Your instructions:
Go to the line with "820 (hh) The" in the entries below and write out every line from there through the line with "S. B. No. 3008", exactly and without pictures.

(Collected data)
—————
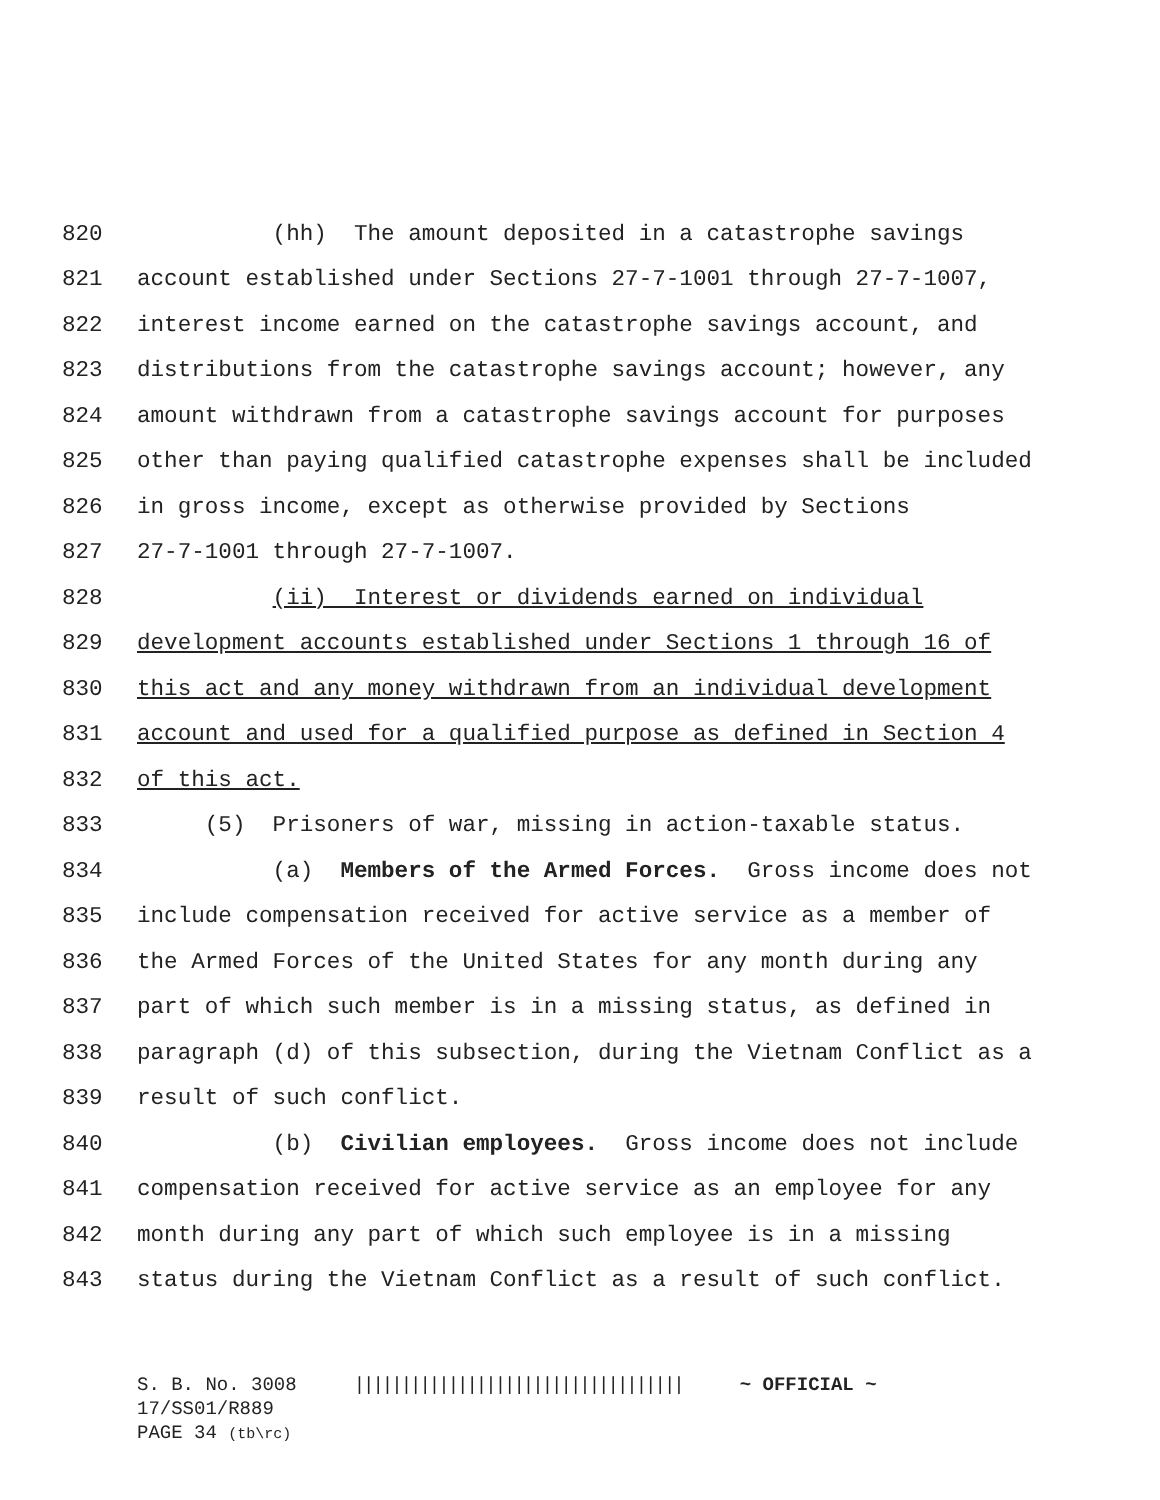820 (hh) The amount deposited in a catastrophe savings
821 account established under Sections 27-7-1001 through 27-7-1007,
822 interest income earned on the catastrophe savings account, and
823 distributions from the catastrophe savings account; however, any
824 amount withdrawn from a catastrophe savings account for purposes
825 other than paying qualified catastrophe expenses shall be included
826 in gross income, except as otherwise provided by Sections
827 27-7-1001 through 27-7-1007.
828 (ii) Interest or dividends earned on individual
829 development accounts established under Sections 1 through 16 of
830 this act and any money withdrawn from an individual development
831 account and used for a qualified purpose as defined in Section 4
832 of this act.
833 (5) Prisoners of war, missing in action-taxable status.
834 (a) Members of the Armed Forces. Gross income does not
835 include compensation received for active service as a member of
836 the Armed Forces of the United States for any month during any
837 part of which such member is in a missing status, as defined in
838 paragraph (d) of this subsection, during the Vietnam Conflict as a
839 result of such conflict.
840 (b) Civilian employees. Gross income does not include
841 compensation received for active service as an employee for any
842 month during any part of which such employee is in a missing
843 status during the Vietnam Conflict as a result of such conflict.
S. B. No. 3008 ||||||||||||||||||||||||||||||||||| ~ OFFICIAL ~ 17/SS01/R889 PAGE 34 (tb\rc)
—————
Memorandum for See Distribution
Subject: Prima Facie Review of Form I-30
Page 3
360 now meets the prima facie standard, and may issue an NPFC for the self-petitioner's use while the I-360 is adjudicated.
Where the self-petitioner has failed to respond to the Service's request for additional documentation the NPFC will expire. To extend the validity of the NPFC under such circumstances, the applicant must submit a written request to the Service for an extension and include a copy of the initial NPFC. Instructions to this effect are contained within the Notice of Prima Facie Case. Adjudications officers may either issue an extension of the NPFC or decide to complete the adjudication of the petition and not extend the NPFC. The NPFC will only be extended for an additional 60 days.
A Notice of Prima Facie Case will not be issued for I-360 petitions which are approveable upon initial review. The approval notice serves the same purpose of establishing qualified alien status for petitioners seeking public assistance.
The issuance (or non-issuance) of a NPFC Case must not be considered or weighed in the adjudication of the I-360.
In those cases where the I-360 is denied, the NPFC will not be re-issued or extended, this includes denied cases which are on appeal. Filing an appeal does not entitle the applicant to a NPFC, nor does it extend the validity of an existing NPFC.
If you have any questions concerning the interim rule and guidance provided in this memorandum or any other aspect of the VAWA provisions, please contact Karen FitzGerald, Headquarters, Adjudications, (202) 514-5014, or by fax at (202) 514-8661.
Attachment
—————
Answer for this exercise:
820 (hh) The amount deposited in a catastrophe savings
821 account established under Sections 27-7-1001 through 27-7-1007,
822 interest income earned on the catastrophe savings account, and
823 distributions from the catastrophe savings account; however, any
824 amount withdrawn from a catastrophe savings account for purposes
825 other than paying qualified catastrophe expenses shall be included
826 in gross income, except as otherwise provided by Sections
827 27-7-1001 through 27-7-1007.
828 (ii) Interest or dividends earned on individual
829 development accounts established under Sections 1 through 16 of
830 this act and any money withdrawn from an individual development
831 account and used for a qualified purpose as defined in Section 4
832 of this act.
833 (5) Prisoners of war, missing in action-taxable status.
834 (a) Members of the Armed Forces. Gross income does not
835 include compensation received for active service as a member of
836 the Armed Forces of the United States for any month during any
837 part of which such member is in a missing status, as defined in
838 paragraph (d) of this subsection, during the Vietnam Conflict as a
839 result of such conflict.
840 (b) Civilian employees. Gross income does not include
841 compensation received for active service as an employee for any
842 month during any part of which such employee is in a missing
843 status during the Vietnam Conflict as a result of such conflict.
S. B. No. 3008 ||||||||||||||||||||||||||||||||||| ~ OFFICIAL ~ 17/SS01/R889 PAGE 34 (tb\rc)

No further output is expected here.